- Born: Caudry, commune of the Nord department in northern France.
- Education: Prytanée national militaire
- Occupations: Chief superintendent, Novelist.
- Parents: Jean-Michel Rémy LENGLET (father); Marie-Louise NORMAND (mother);

= Alfred Lenglet =

French author

Alfred Lenglet (born in 1968, Caudry), is a French chief superintendent and novelist specialised in crime fiction. who grew up in Bertry. He was awarded the Lucien Gachon Prize in 2003 for his book 'The Hollow of Hell' (French: Le Creux de l'Enfer).

== Biography ==
After graduating from the Prytanée national militaire and the Aix-en-Provence military school, he joined the National Police (Police nationale) where he became a divisional commissioner, chief superintendent, departmental director of the police forces in France like in Auvergne or Burgundy and 'Head of the Night Service' in Lyon. In 2018, he was appointed professor to the French National Policing School in Saint-Cyr-au-Mont-d'Or. Lenglet holds a master's degree in History writing a thesis on the Parisian police before the First World War convened by Jean-Paul Brunet. His writings reflect his upbringing in northern France impacted by the Great War, his military training and his readings of specific authors such Guy de Maupassant, Ernst Jünger, Marguerite Yourcenar, Henri Bosco, Jean d'Ormesson and Julien Gracq. The recurring character he created is named Léa Ribaucourt, a young policewoman.

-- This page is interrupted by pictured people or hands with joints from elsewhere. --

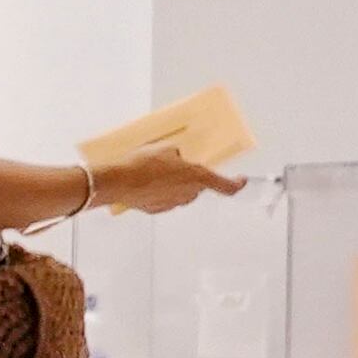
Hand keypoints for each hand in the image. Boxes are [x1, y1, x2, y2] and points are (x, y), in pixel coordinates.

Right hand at [97, 152, 246, 216]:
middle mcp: (189, 193)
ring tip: (153, 173)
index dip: (237, 184)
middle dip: (190, 177)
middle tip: (174, 166)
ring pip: (181, 193)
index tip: (241, 181)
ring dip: (173, 184)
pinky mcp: (157, 209)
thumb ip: (178, 154)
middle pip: (198, 187)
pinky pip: (164, 199)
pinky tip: (145, 183)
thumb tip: (176, 156)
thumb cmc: (141, 164)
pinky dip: (158, 192)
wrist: (117, 181)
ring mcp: (173, 203)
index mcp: (197, 177)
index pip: (227, 186)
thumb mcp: (165, 149)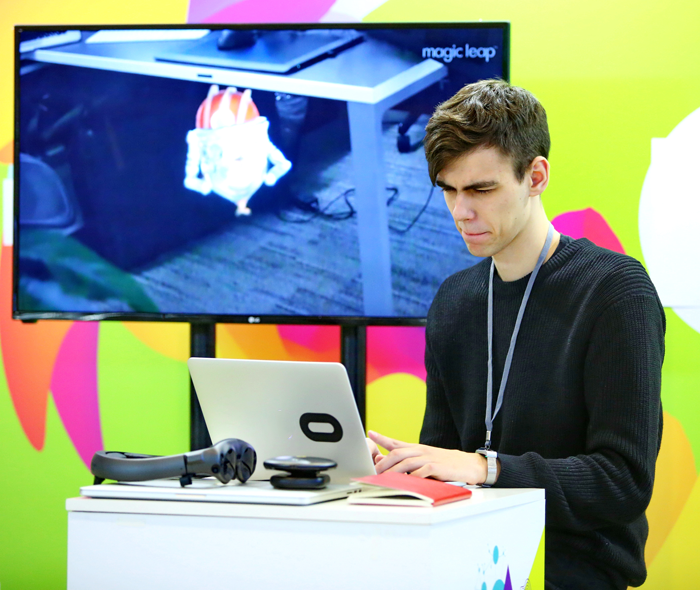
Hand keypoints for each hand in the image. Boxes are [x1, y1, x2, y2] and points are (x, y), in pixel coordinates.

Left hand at [368, 430, 493, 484]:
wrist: (467, 464)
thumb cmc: (444, 463)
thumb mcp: (424, 460)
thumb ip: (407, 462)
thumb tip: (386, 464)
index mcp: (416, 449)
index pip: (396, 442)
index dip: (382, 438)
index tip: (370, 434)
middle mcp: (420, 451)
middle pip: (397, 453)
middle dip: (383, 462)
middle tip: (372, 470)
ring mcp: (428, 458)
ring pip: (406, 462)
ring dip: (393, 471)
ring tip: (383, 478)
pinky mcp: (436, 467)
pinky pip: (421, 471)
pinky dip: (411, 477)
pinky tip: (405, 482)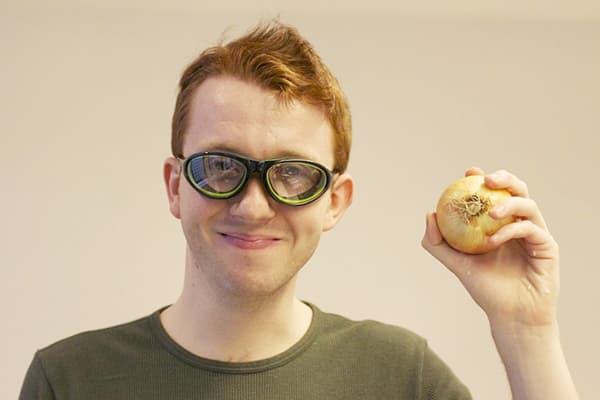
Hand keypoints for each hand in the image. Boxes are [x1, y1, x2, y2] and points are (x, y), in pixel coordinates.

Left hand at [422, 167, 559, 328]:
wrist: (510, 315)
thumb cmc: (485, 288)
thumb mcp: (455, 263)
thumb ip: (438, 242)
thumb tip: (429, 213)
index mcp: (500, 223)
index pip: (494, 193)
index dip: (482, 178)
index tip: (468, 172)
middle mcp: (518, 223)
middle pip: (517, 190)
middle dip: (504, 178)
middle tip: (486, 180)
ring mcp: (535, 233)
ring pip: (527, 204)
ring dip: (508, 204)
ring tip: (490, 213)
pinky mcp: (547, 245)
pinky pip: (530, 229)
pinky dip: (511, 230)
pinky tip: (494, 240)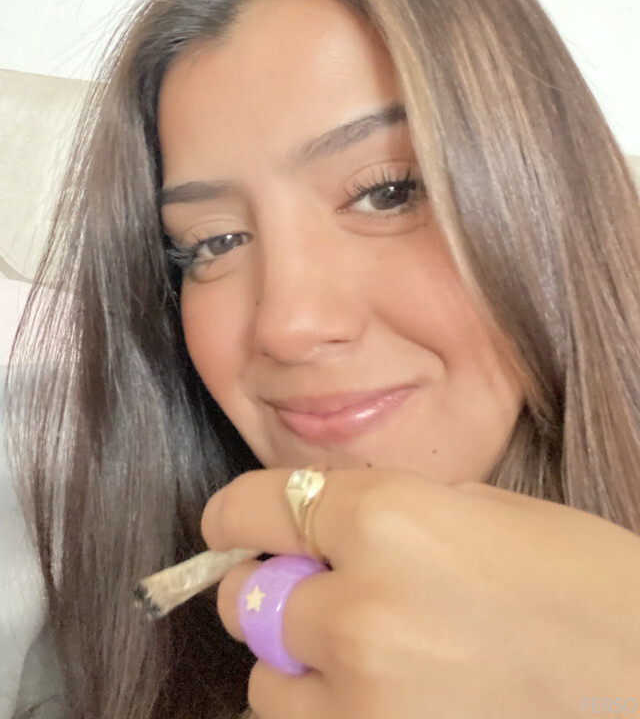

== Non-exhaustive bibliography ==

- Lenglet, Alfred (2002). "Le Creux de l'Enfer"
- Lenglet, Alfred (2003). "Les Écheveaux du destin"
- Lenglet, Alfred (2008). "Paradis parfumé"
- Lenglet, Alfred (2010). "Les Vignes de l'aïeul"
- Lenglet, Alfred (2012). "L'Amour dans l'ombre"
- Lenglet, Alfred (2014). "Le Médecin des hautes terres"
- Lenglet, Alfred (2015). "Les Vieux Amants du plateau"
- Lenglet, Alfred (2015). "Du poison dans les veines : Une enquête de Léa Ribaucourt"
- Lenglet, Alfred (2016). "Jeux mortels en hiver"
- Lenglet, Alfred (2017). "Temps de haine"
- Lenglet, Alfred (2018). "Coeurs de glace : Une enquête de Léa Ribaucourt"

== Personal life ==
Lenglet had four children with Nathalie Vrech named Erwin, Nils, Nanncy and Mancia.